SOURCE PASSAGE section start

Mike Pence booed at ‘Hamilton.’ Cast says it fears Trump team ‘will not protect us.’

Vice President-elect Mike Pence, top center, leaves the Richard Rodgers Theatre after a performance of
Vice President-elect Mike Pence leaves the theater after a performance of “Hamilton” in New York CIty, Nov. 18, 2016. (AP/Andres Kudacki)

Vice President-elect Mike Pence has spent the last week and a half in New York City, helping guide Donald Trump’s transition to the White House. On Friday night, he decided to do what millions of out-of-towners have done while visiting the city. He took in a Broadway show.

It turned into an eventful evening at the theater.

Pence went to see “Hamilton,” the Broadway phenomenon about America’s Founding Fathers featuring a diverse cast that has won Tonys, Grammys, Pulitzers and MacArthur genius grants. After acquiring one of the hottest tickets in town, Pence was being seated in the orchestra section when the crowd began to loudly boo the Indiana governor.

At the conclusion of the performance, Pence was exiting the theater when actor Brandon Victor Dixon, who portrays former Vice President Aaron Burr, delivered a statement to the vice president-elect.

“I see you walking out, but I hope you will hear us, just a few more moments. There’s nothing to boo here, ladies and gentlemen,” Dixon said.

“Vice President-elect Pence, we welcome you, and we truly thank you for joining us here at “Hamilton: An American Musical” — we really do. We sir — we — are the diverse America who are alarmed and anxious that your new administration will not protect us, our planet, our children, our parents, or defend us and uphold our inalienable rights, sir. But we truly hope that this show has inspired you to uphold our American values and work on behalf of all of us. All of us.

SOURCE PASSAGE section end
EXTRACTED MATERIAL section start

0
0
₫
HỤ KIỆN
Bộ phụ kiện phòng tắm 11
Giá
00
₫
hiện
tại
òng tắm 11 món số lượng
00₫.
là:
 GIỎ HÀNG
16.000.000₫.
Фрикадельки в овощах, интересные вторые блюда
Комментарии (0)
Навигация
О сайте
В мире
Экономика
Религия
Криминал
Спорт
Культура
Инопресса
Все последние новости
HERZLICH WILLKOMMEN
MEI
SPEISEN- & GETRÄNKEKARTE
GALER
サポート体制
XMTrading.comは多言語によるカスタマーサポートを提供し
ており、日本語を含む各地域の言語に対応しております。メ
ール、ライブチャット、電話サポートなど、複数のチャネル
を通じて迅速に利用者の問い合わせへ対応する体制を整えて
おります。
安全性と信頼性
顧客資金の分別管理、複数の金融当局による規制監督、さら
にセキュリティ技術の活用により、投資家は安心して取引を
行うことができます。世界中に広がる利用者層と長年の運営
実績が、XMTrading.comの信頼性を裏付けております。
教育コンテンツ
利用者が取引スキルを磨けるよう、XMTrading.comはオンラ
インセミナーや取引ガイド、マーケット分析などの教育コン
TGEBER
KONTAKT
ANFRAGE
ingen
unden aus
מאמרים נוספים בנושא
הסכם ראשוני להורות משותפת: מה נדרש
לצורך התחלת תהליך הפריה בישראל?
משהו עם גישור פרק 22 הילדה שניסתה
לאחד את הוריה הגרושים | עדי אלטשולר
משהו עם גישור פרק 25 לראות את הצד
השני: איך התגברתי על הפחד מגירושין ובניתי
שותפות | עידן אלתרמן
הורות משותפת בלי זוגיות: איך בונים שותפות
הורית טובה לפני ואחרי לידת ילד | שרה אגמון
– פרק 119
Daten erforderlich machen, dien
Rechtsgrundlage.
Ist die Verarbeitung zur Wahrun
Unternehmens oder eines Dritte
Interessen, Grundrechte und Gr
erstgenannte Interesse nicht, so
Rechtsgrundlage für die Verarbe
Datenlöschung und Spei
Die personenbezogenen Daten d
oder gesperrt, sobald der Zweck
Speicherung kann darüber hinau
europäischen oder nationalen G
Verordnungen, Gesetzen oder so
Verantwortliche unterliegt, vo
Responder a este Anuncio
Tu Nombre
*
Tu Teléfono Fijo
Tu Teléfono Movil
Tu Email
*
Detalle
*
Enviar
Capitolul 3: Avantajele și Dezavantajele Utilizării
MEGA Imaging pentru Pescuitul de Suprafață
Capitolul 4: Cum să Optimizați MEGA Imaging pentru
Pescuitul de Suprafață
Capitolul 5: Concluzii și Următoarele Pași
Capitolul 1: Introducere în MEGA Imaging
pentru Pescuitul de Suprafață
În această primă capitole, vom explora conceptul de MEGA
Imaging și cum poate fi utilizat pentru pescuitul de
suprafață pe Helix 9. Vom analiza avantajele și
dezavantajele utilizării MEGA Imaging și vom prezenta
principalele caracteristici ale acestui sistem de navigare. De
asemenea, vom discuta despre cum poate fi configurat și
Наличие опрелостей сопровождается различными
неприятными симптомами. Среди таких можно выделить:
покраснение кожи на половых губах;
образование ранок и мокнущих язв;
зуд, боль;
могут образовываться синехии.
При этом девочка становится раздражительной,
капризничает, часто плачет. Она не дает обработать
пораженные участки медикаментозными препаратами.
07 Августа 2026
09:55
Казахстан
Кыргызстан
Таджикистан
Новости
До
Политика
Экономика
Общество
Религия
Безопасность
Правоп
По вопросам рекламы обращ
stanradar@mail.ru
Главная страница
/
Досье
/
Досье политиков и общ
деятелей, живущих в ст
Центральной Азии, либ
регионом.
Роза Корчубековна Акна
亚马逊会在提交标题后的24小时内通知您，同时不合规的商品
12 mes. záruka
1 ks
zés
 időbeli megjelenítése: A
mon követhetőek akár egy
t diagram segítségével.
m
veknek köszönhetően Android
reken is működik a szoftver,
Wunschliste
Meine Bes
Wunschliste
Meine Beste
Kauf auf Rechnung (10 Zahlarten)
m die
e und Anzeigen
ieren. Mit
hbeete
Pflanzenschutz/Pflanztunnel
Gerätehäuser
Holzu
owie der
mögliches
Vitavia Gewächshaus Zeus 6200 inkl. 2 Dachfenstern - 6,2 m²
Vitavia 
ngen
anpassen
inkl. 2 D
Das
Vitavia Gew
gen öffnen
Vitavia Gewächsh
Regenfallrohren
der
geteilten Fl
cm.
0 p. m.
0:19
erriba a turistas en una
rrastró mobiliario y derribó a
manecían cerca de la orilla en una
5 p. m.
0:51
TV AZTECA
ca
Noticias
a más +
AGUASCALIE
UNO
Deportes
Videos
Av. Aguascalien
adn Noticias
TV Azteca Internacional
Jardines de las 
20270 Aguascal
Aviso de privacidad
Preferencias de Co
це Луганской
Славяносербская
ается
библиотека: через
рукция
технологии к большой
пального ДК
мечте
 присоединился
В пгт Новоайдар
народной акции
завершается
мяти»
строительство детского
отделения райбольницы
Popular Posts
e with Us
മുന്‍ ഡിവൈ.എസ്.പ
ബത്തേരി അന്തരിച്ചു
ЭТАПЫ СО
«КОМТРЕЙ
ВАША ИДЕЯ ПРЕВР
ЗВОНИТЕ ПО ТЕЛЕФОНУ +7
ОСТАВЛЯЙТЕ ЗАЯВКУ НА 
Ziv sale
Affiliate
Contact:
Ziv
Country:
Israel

EXTRACTED MATERIAL section end

* [WORK ITEM]: Copy the stretch of the Pence article from "Vice President-elect Mike Pence has" through "the Indiana governor.", substituting "stage" for every "Broadway".

* [ANSWER TO THIS PROBLEM]:
Vice President-elect Mike Pence has spent the last week and a half in New York City, helping guide Donald Trump’s transition to the White House. On Friday night, he decided to do what millions of out-of-towners have done while visiting the city. He took in a stage show.

It turned into an eventful evening at the theater.

Pence went to see “Hamilton,” the stage phenomenon about America’s Founding Fathers featuring a diverse cast that has won Tonys, Grammys, Pulitzers and MacArthur genius grants. After acquiring one of the hottest tickets in town, Pence was being seated in the orchestra section when the crowd began to loudly boo the Indiana governor.